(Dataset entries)
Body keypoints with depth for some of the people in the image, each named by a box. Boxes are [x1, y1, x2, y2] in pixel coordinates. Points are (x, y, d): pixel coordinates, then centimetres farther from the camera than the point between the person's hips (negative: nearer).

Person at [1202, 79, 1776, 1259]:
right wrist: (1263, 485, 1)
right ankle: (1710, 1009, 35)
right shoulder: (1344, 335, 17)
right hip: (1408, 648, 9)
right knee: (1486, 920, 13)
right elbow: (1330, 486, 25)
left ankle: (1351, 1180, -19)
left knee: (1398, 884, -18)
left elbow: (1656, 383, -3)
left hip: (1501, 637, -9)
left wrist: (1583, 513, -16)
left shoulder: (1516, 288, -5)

▸ Problem
Each line of the data that holds the word "right" should be copied.

▸ Your solution
right wrist: (1263, 485, 1)
right ankle: (1710, 1009, 35)
right shoulder: (1344, 335, 17)
right hip: (1408, 648, 9)
right knee: (1486, 920, 13)
right elbow: (1330, 486, 25)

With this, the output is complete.